Boleh saja ini terlalu subjektif, tapi tentu saja yang namanya hiburan, bagaimanapun dan kapanpun, akan tetap menjadi sesuatu yang istimewa. Ada ‘Opera Van Java’, ada ‘Pas Mantab’, ada ‘Awas Ada Sule’, ada ‘Sketsa’, bahkan ada ‘acara lucu’ yang didesain khusus untuk menyadarkan mereka yang tidak merasa salah dengan menggunakan kalimat-kalimat yang segar. Seperti, ‘Sentilan Sentilun’, ‘Democrazy’, dulu ada ‘Republik Mimpi’ ‘Republik BBM’, meski tak juga mampu membuat sadar orang yang dibicarakan. dan lainnya lagi misalnya ‘Golden Way’, ‘Kick Andy’, atau bahkan ‘Spongebob’.

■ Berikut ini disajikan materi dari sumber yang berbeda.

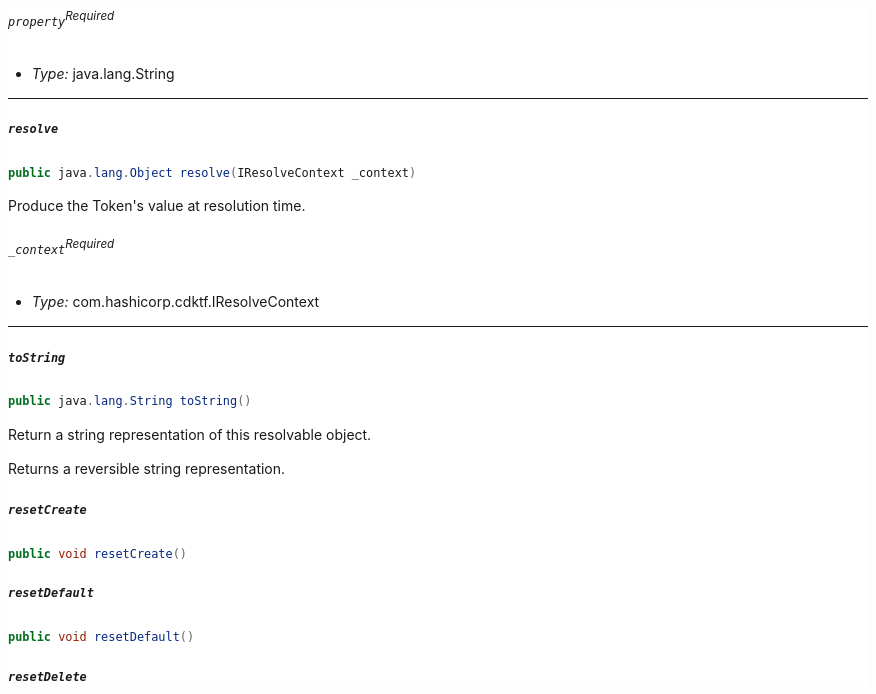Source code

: ###### `property`<sup>Required</sup> <a name="property" id="@cdktf/provider-ionoscloud.kafkaCluster.KafkaClusterTimeoutsOutputReference.interpolationForAttribute.parameter.property"></a>

- *Type:* java.lang.String

---

##### `resolve` <a name="resolve" id="@cdktf/provider-ionoscloud.kafkaCluster.KafkaClusterTimeoutsOutputReference.resolve"></a>

```java
public java.lang.Object resolve(IResolveContext _context)
```

Produce the Token's value at resolution time.

###### `_context`<sup>Required</sup> <a name="_context" id="@cdktf/provider-ionoscloud.kafkaCluster.KafkaClusterTimeoutsOutputReference.resolve.parameter._context"></a>

- *Type:* com.hashicorp.cdktf.IResolveContext

---

##### `toString` <a name="toString" id="@cdktf/provider-ionoscloud.kafkaCluster.KafkaClusterTimeoutsOutputReference.toString"></a>

```java
public java.lang.String toString()
```

Return a string representation of this resolvable object.

Returns a reversible string representation.

##### `resetCreate` <a name="resetCreate" id="@cdktf/provider-ionoscloud.kafkaCluster.KafkaClusterTimeoutsOutputReference.resetCreate"></a>

```java
public void resetCreate()
```

##### `resetDefault` <a name="resetDefault" id="@cdktf/provider-ionoscloud.kafkaCluster.KafkaClusterTimeoutsOutputReference.resetDefault"></a>

```java
public void resetDefault()
```

##### `resetDelete` <a name="resetDelete" id="@cdktf/provider-ionoscloud.kafkaCluster.KafkaClusterTimeoutsOutputReference.resetDelete"></a>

Jadi, fenomena ini memang perlu disadari dan harus tetap dilanjutkan. Setidaknya ini adalah bentuk kepedulian kepada rakyat, agar sejenak bisa bernafas setelah terlalu lama tercekik oleh keadaan dan diterlantarkan oleh kekuasaan. Inilah yang harus dipahami oleh media. Selain menjadi kontrol sosial terhadap kebijakan pemerintah, dan media untuk memberikan informasi dan motivasi, media harus mengerti keinginan rakyat, bahwa mereka ingin tertawa; termasuk menertawai negeri sendiri. Itu saja.
Jadi, media tidak harus selalu terjebak dengan lokalisasi pemberitaan yang selalu berputar-putar dengan sesuatu yang buruk, bahkan cenderung tidak bermanfaat. Bahkan terkadang melupakan hal yang sangat penting untuk diberitakan karena ada hal baru yang katanya lebih ‘menjual’.
Lalu, inti dari tulisan ini apa? Ini yang penulis juga pikirkan. Tapi kira-kira intinya begini, bahwa menjadi rakyat indonesia memang harus bersyukur. Selain ada ‘cara gratis’ untuk bersabar meski harus mati mendadak, ada cara untuk membuat tertawa dan itu gratis juga. Menjadi rakyat indonesia harus bersyukur karena kondisi memaksa mereka untuk selalu pintar dalam menghadapi segala hal. Pemerintah seperti tidak mempunyai peran, karena rakyat tetap saja lapar. Menjadi rakyat indonesia haruslah kreatif; mereka harus pandai mencari oase ditengah kegersangan hidup yang kian rumit.
Maka, salah satu caranya adalah, sebagai terapi gratis saja, perbanyaklah melihat acara-acara lucu. Setidaknya, akan ada rasa bangga ketika menertawai bangsa yang sedang sakit ini. Salam Indonesia.